Reading passage start
I'm hoping south of I-70 gets ALOT of snow/rain the next few months..

I'm working on a 2014 plan that is is going to allow me, and my family, 
to spend many days this year on Fishlake, Boulder and the Paunsy..

Much nicer there when the lakes are full, and its green ...


----------



## #1DEER 1-I (Sep 10, 2007)

goofy elk said:


> Believe me, If I could, I WOULD !!!
> 
> I'm hoping south of I-70 gets ALOT of snow/rain the next few months..
> 
> ...


I'm really hoping so to, 30% chance today, 70% chance tomorrow and Friday for rain and snow. Hope its wet, heavy, and a lot of it.


----------



## Mr Muleskinner (Feb 14, 2012)

#1DEER 1-I said:


> I'm really hoping so to, 30% chance today, 70% chance tomorrow and Friday for rain and snow. Hope its wet, heavy, and a lot of it.


If the animals are not in their traditional wintering grounds right now and they are high, wouldn't you be hoping for the worst possible scenario for the herds?


----------



## goofy elk (Dec 16, 2007)

Mr Muleskinner said:


> If the animals are not in their traditional wintering grounds right now and they are high, wouldn't you be hoping for the worst possible scenario for the herds?


What?
You must be kidding?

Like the snow wont just push them back down ..?..

All the deer and elk I'm watching are in extremely good shape this year.
They appear to have plenty of fat researve remaining .


----------



## #1DEER 1-I (Sep 10, 2007)

Mr Muleskinner said:


> If the animals are not in their traditional wintering grounds right now and they are high, wouldn't you be hoping for the worst possible scenario for the herds?


Do you just like to disagree with me because its me. That statement makes no sense and has no logic to it. Don't they start out "not on their winter range" every year, and then get pushed down by weather? What the hell difference does it make what time it happens? If anything its great they've been spread out instead of all on their winter range right now. They'll move down just like any other time they would. It's not like because they know it's January its too late to go to their normal winter range. It's just frustrating to have the same 3-4 people always have an opinion like this on here. Your comment makes no sense. And I am with goofy the deer and elk are in great condition. Weathers been warm, very little snow, and those are perfect conditions for deer and elk as well as upland game, any of our wildlife to thrive on. Nothing's been burning their fat reserves yet, they'll be fine with a good heavy month of snow as long as it doesn't get too cold at the same time. Temperatures aren't supposed to drop much after this storm so I hope it brings a ton of moisture. And that is for the betterment of the herd.
Reading passage end
Entries start
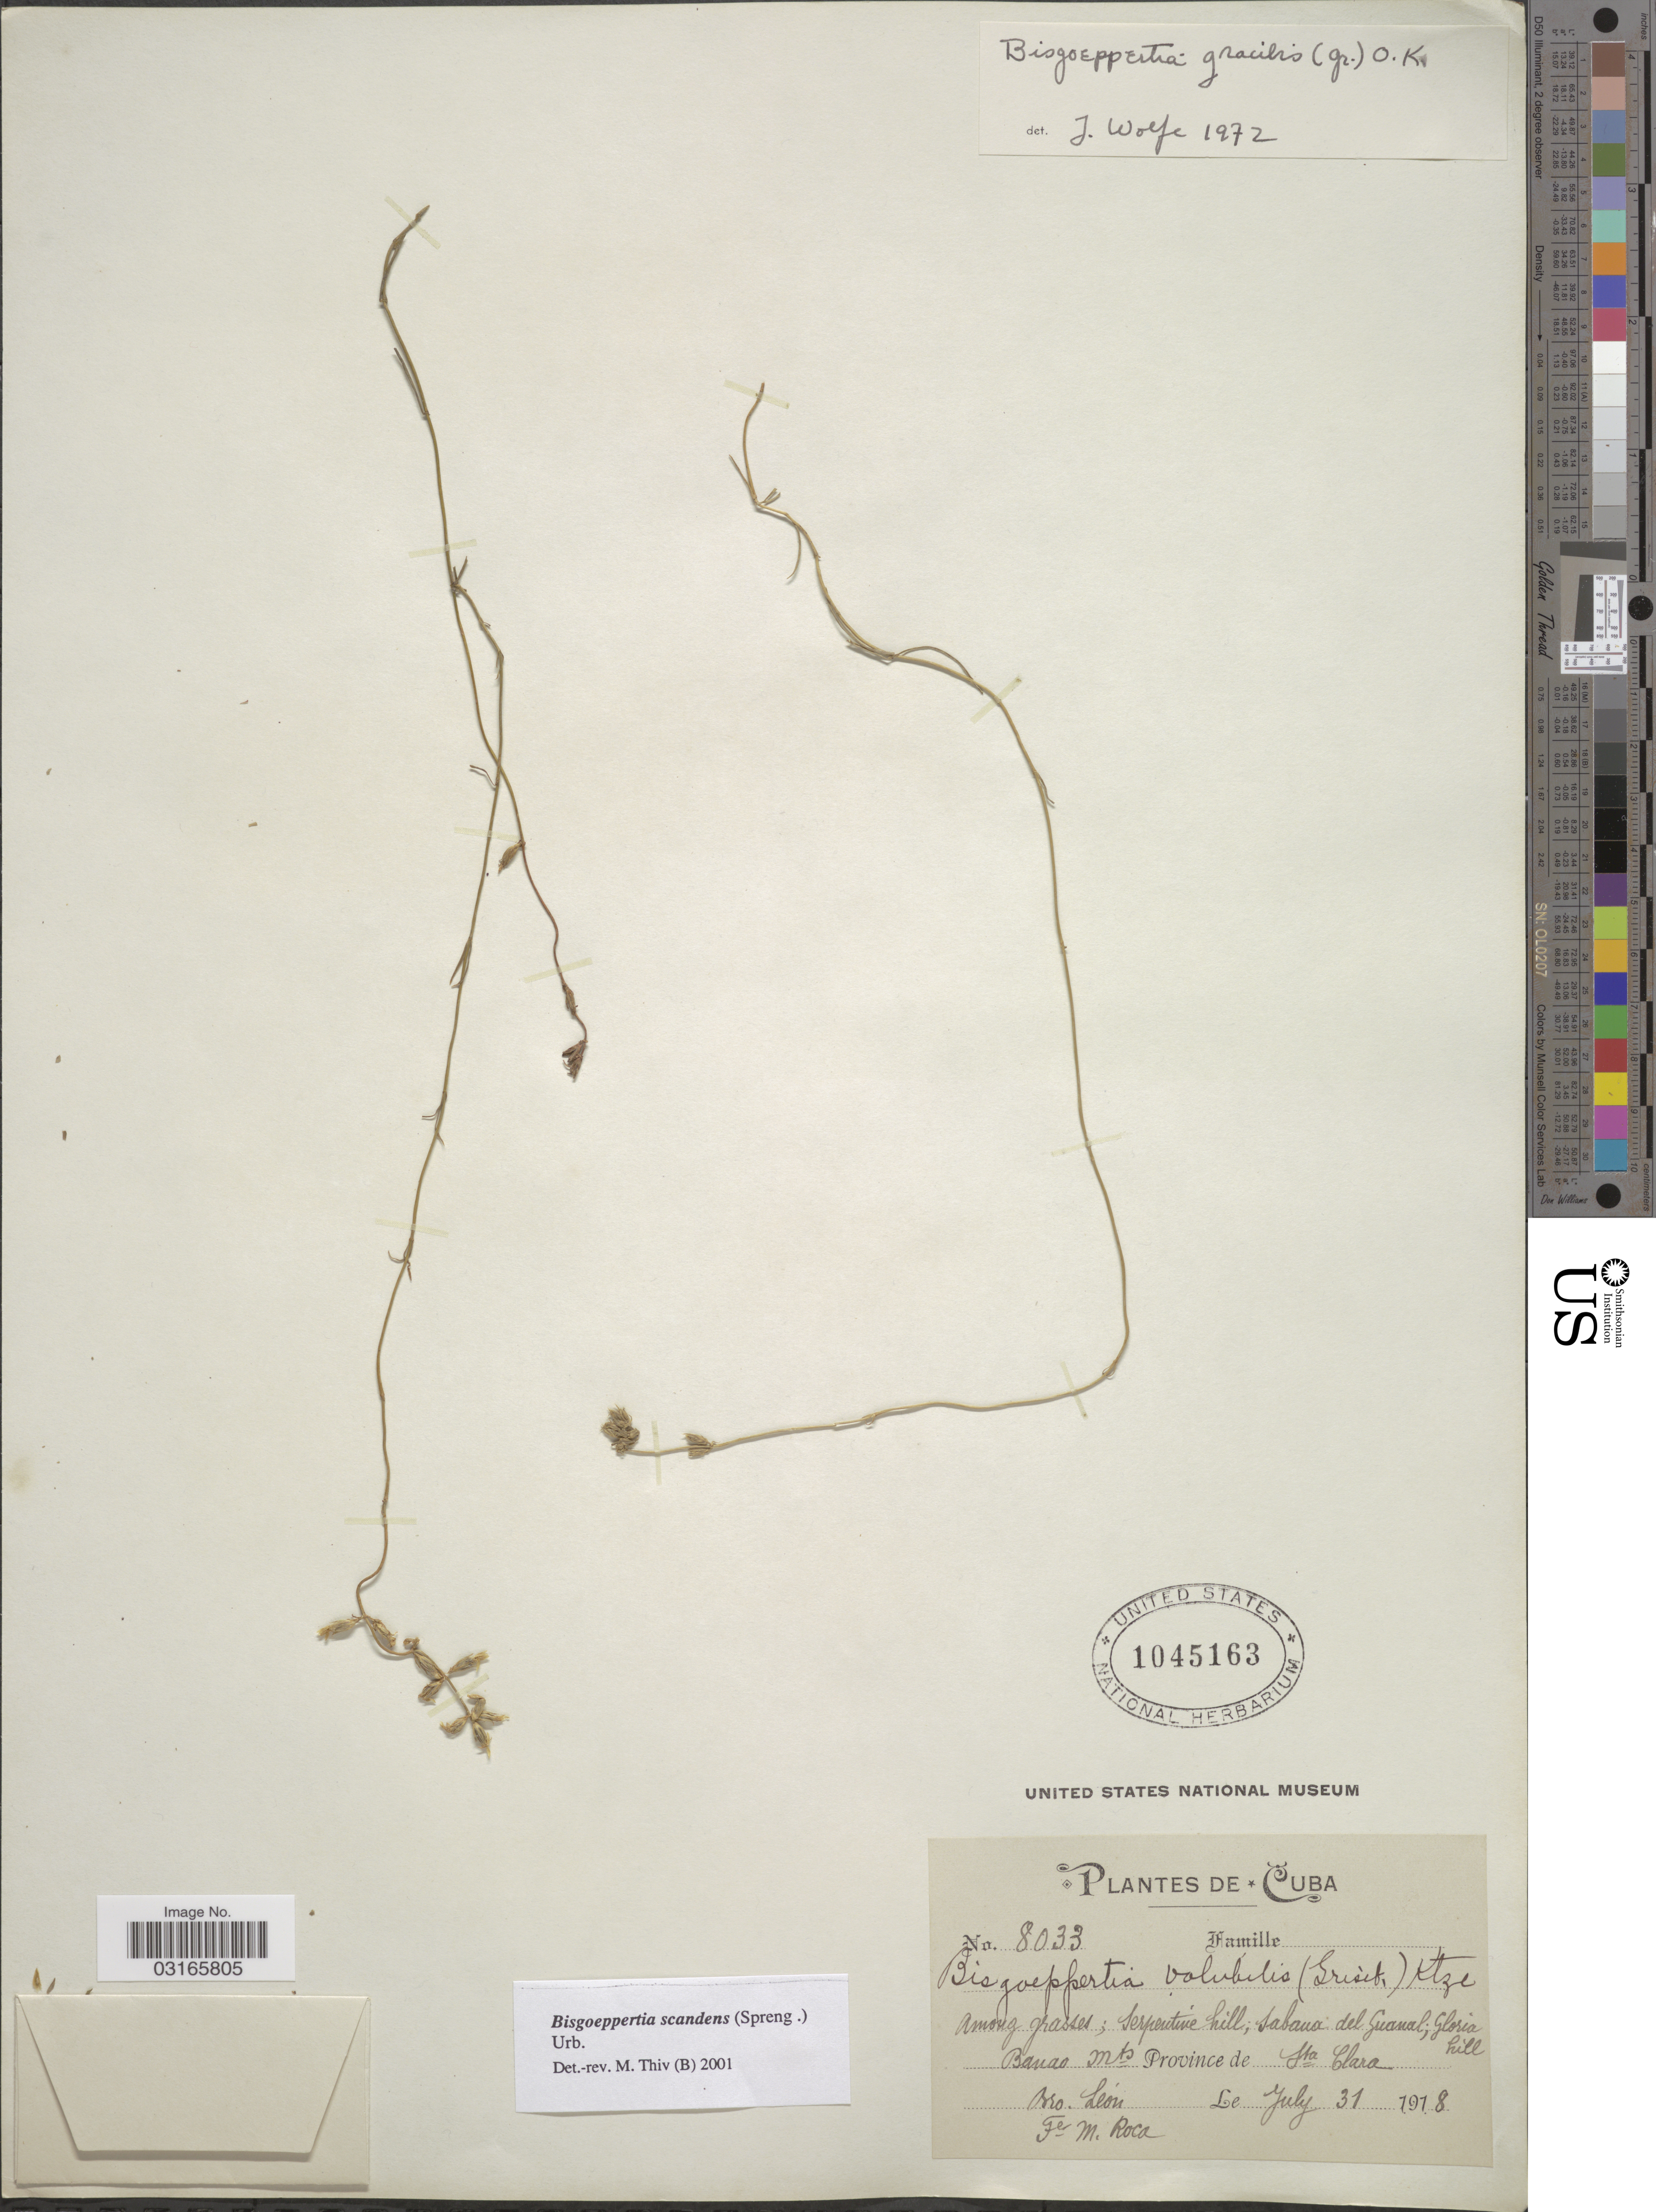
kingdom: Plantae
Entries end
Entries start
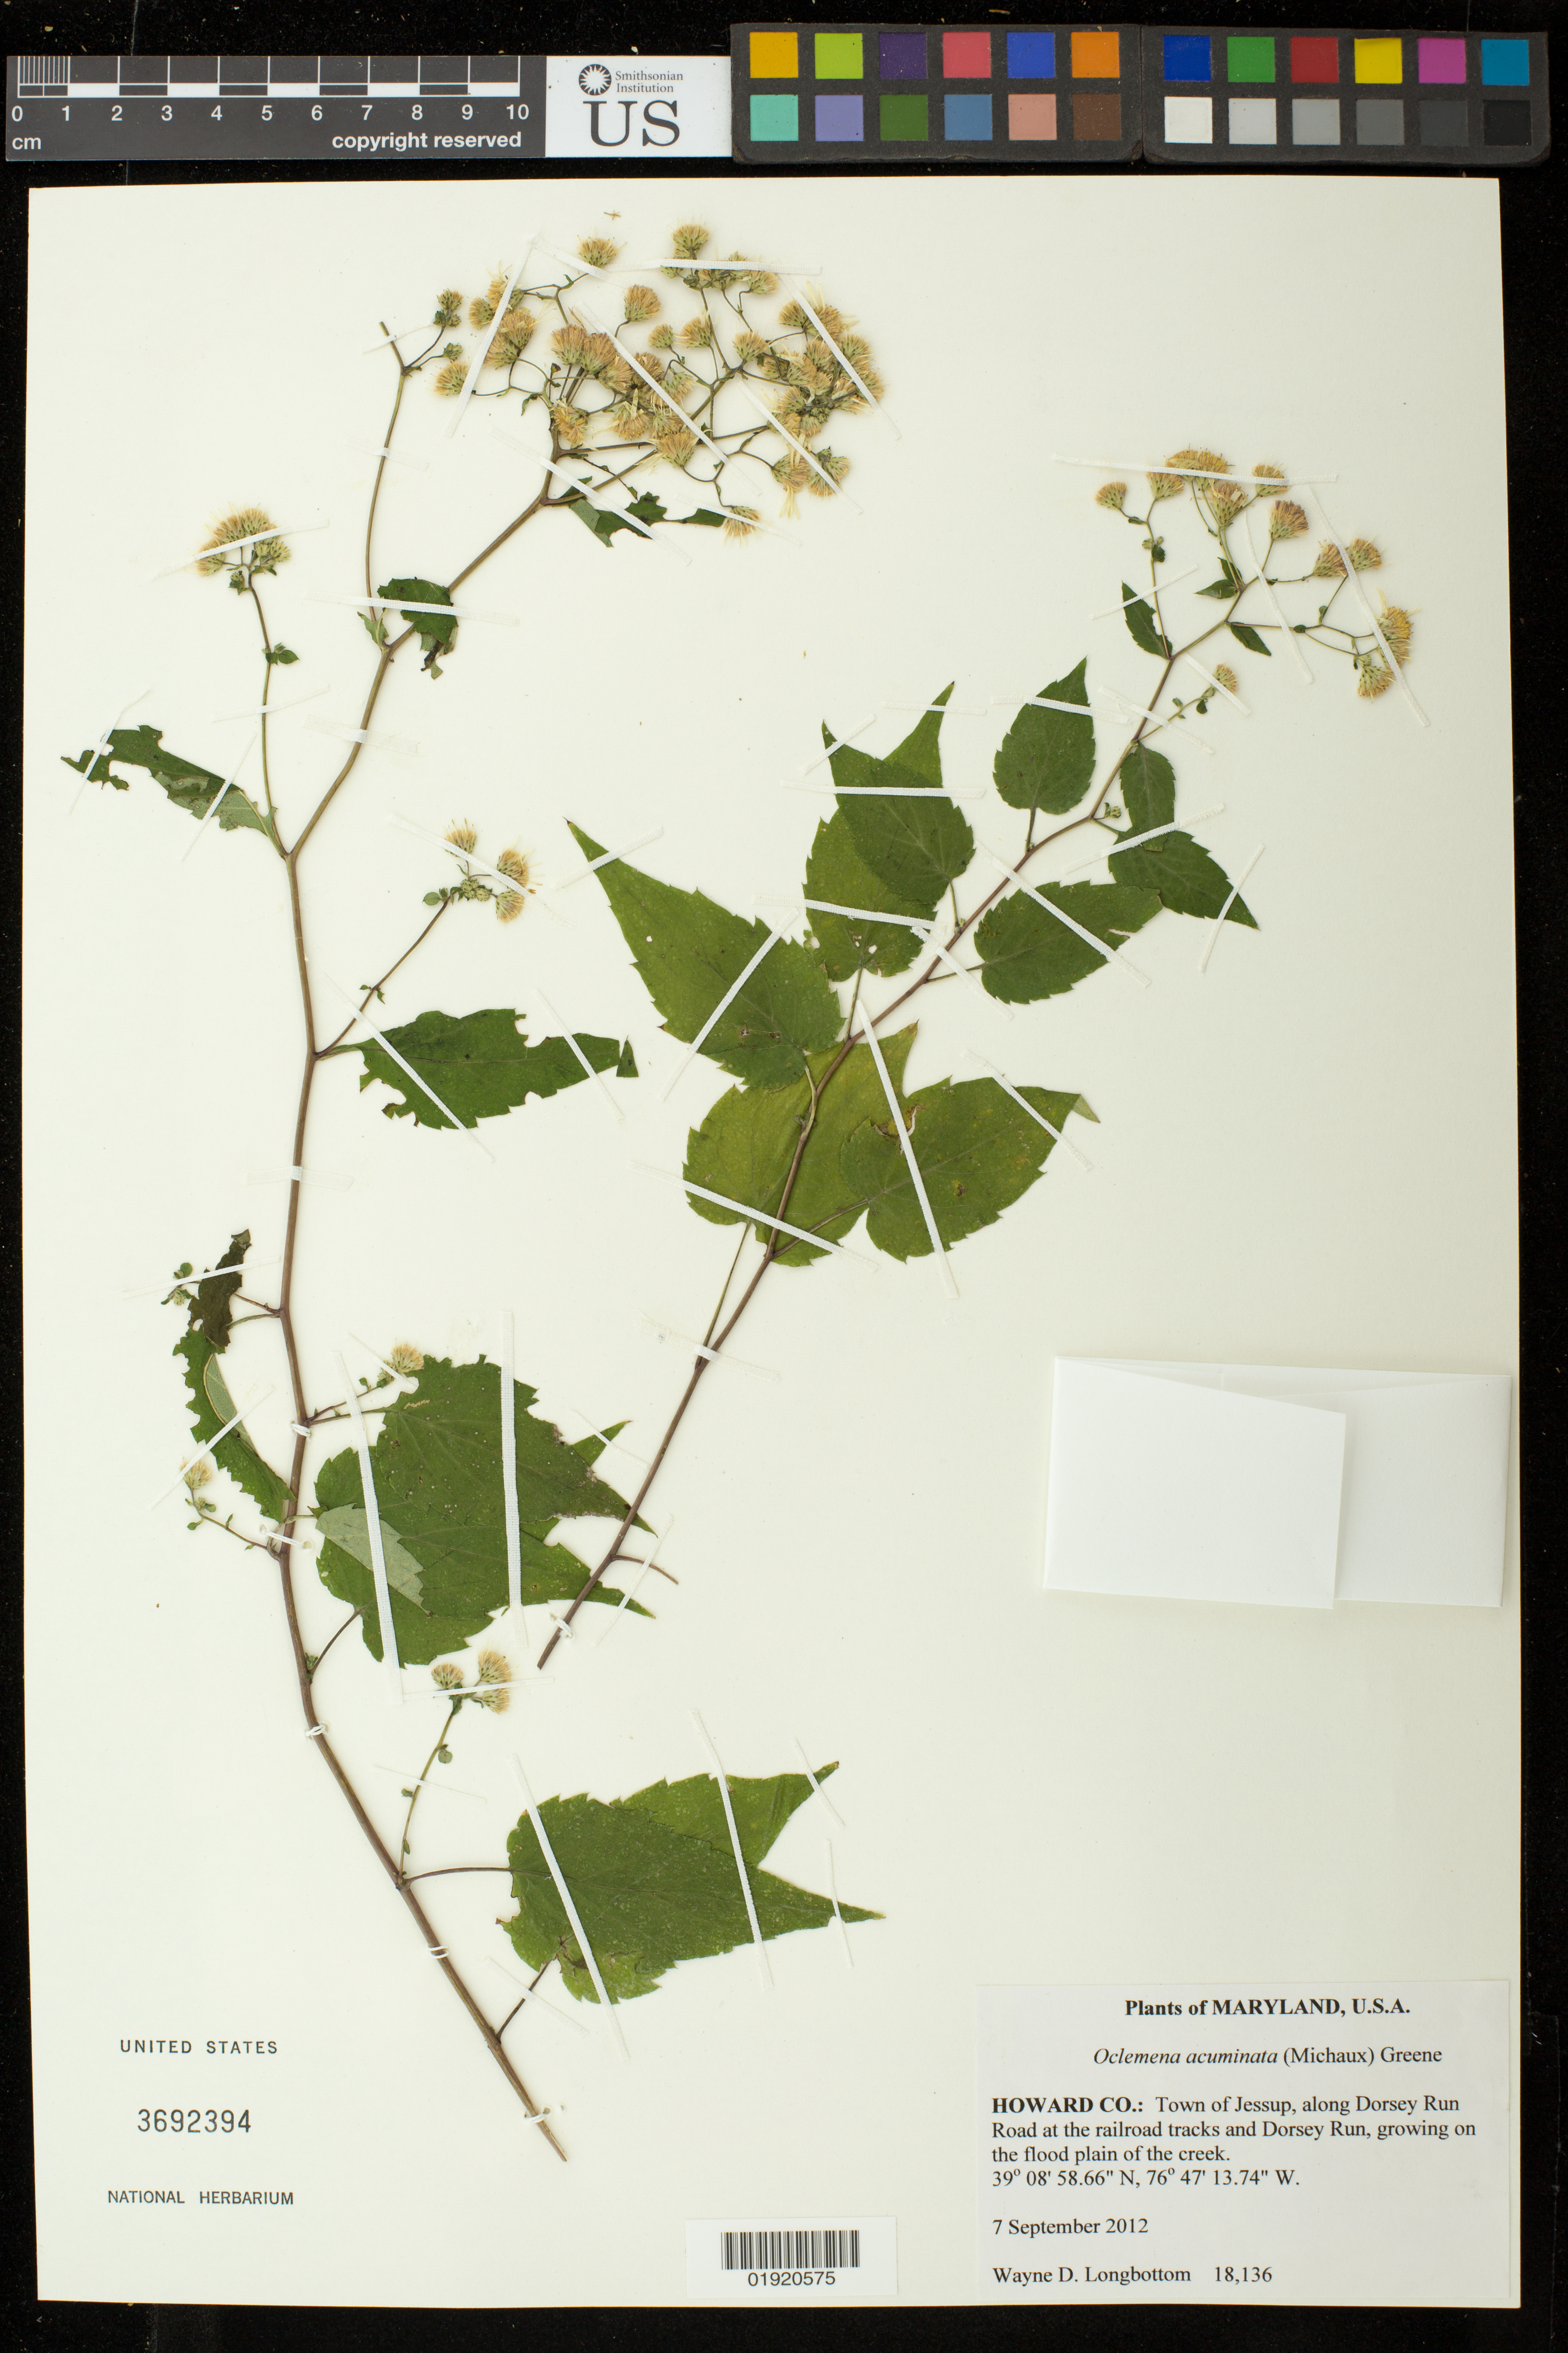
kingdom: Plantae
Entries end
__Tasks and exercises__:
A. Name every place where the first post in the forum thread says the writer plans to spend many days with family this year.
B. Answer these questions from the forum thread:
(i) For what year is the first poster working on a plan?
(ii) What chance of rain and snow does #1DEER 1-I give for tomorrow and Friday?
(iii) How does goofy elk describe the reserves of the deer and elk being watched?
C. In the final post of the forum thread, why does #1DEER 1-I expect the deer and elk to be fine with a heavy month of snow?

__Problem solutions__:
A. Fishlake, Boulder and the Paunsy.

B.
(i) 2014.
(ii) 70%.
(iii) They appear to have plenty of fat reserve remaining.

C. The weather has been warm with very little snow, so nothing has been burning the animals' fat reserves, and they are in great condition. The poster adds that this holds as long as it does not get too cold at the same time, and temperatures are not expected to drop much after the storm.